For, as I have often told you before and now say again even with tears, live as enemies of the cross of Christ. Their destiny is destruction, their god is their stomach, and their glory is in their shame. Their mind is on earthly things. But our citizenship is in heaven. And we eagerly await a Savior from there, the Lord Jesus Christ, who, by the power that enables him to bring everything under his control, will transform our lowly bodies so that they will be like his glorious body.
Here we see a major key to Paul's life. Rejoice! Paul recognizes that our circumstances can be overwhelming, but he also knows that how we respond to those circumstances is very important. He stresses that what we need to do is to Rejoice!
Rejoice in the Lord always. I will say it again: Rejoice!
Paul also instructs us how to act in all of our circumstances and encounters. Like Christ, our gentleness is to be evident to all. Our reason to show this gentleness to everyone? It is because the Lord is near, and He is the one that we desire to please most of all. He is exalted, and our gentleness toward others is a contribution to that.

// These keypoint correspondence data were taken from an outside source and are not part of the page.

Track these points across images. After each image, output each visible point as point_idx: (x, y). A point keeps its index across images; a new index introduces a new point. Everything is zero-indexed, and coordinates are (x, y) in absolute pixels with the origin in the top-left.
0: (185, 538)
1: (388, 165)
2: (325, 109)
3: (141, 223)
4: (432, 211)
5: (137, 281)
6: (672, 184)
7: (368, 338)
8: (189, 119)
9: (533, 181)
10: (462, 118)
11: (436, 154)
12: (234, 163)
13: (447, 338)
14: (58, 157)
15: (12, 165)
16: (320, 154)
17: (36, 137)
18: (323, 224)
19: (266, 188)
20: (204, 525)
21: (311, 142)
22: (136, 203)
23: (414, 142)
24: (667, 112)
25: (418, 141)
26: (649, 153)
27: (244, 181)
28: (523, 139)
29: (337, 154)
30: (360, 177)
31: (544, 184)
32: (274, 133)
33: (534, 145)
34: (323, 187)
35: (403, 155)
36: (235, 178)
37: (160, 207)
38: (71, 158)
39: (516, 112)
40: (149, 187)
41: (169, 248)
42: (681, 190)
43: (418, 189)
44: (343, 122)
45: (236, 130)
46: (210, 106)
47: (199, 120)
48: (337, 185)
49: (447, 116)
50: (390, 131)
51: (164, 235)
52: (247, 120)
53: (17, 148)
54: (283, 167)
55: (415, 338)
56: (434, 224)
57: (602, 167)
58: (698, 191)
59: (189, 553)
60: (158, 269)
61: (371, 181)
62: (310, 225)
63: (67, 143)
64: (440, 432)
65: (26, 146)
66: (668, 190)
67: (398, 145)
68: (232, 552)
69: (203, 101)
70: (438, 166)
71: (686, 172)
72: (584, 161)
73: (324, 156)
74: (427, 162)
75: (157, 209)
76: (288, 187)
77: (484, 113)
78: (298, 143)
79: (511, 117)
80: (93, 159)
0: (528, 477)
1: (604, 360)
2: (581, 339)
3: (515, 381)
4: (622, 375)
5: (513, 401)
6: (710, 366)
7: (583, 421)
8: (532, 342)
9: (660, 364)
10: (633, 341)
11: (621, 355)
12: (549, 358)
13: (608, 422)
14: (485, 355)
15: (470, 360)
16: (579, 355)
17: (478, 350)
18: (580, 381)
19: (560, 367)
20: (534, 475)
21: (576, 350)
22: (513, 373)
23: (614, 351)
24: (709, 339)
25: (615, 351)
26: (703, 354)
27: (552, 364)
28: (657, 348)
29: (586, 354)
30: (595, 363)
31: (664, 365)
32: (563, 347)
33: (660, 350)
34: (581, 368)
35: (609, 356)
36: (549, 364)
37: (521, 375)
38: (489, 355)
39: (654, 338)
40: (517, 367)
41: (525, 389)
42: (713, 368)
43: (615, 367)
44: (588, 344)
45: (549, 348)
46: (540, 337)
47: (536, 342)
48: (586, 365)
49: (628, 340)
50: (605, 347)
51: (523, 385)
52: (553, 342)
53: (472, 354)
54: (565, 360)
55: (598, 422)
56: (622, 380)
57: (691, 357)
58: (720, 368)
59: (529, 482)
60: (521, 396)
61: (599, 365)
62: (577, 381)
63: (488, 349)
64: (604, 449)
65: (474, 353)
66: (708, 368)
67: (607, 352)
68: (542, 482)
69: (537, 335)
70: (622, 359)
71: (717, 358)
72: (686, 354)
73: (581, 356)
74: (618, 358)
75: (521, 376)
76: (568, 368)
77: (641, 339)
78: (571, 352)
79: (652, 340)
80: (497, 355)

Let your gentleness be evident to all. The Lord is near.
How do we do achieve that gentleness in the midst of all of the circumstances, trials and other stresses of life? Paul explains this in the next two verses. We are to bring everything to God in prayer. Anxiety is not the answer, instead we need to present our requests to God, recognizing that only He can look after them. When we do this, His peace will guard our hearts and our minds.
Do not be anxious about anything, but in everything, by prayer and petition, with thanksgiving, present your requests to God. And the peace of God, which transcends all understanding, will guard your hearts and your minds in Christ Jesus.
Paul mentioned in 3:19 that the enemies of the cross of Christ have their mind on earthly things. So we need to know where to focus our minds. Paul tells us what we should think about in order to keep our minds on the things of God. When we do this, when we put into practice these things, along with everything else that we have received from Paul, we know that the God of peace will be with us.
Finally, brothers, whatever is true, whatever is noble, whatever is right, whatever is pure, whatever is lovely, whatever is admirable--if anything is excellent or praiseworthy--think about such things. Whatever you have learned or received or heard from me, or seen in me--put it into practice. And the God of peace will be with you.
For many people, the amount of property, gold or other possessions that they accumulate is related to how successful they are. Paul says that he knows what it is to have or not have these possessions. In the midst of this, he has learned the secret of being content in any and every situation. The key to this is to realize Who it is who gives us strength.
I know what it is to be in need, and I know what it is to have plenty. I have learned the secret of being content in any and every situation, whether well fed or hungry, whether living in plenty or in want. I can do everything through him who gives me strength.
Remember, this letter was written by Paul from prison. In the natural, it seemed as if Paul was in trouble and no one would blame him for complaining about his situation. However, Paul confidently states that he can do everything through him who gives him strength - Jesus Christ. He continues (and concludes) his letter by stating that God can meet all of the believer's needs according to his glorious riches in Christ Jesus.
And my God will meet all your needs according to his glorious riches in Christ Jesus. To our God and Father be glory for ever and ever. Amen.
It is interesting to note that had Paul not been in prison so many times, we might not have many of his letters. What the enemy tried to use to silence him actually caused his message to be spread more widely, with his message being circulated throughout the churches, and then passed on down to us for our encouragement and edification.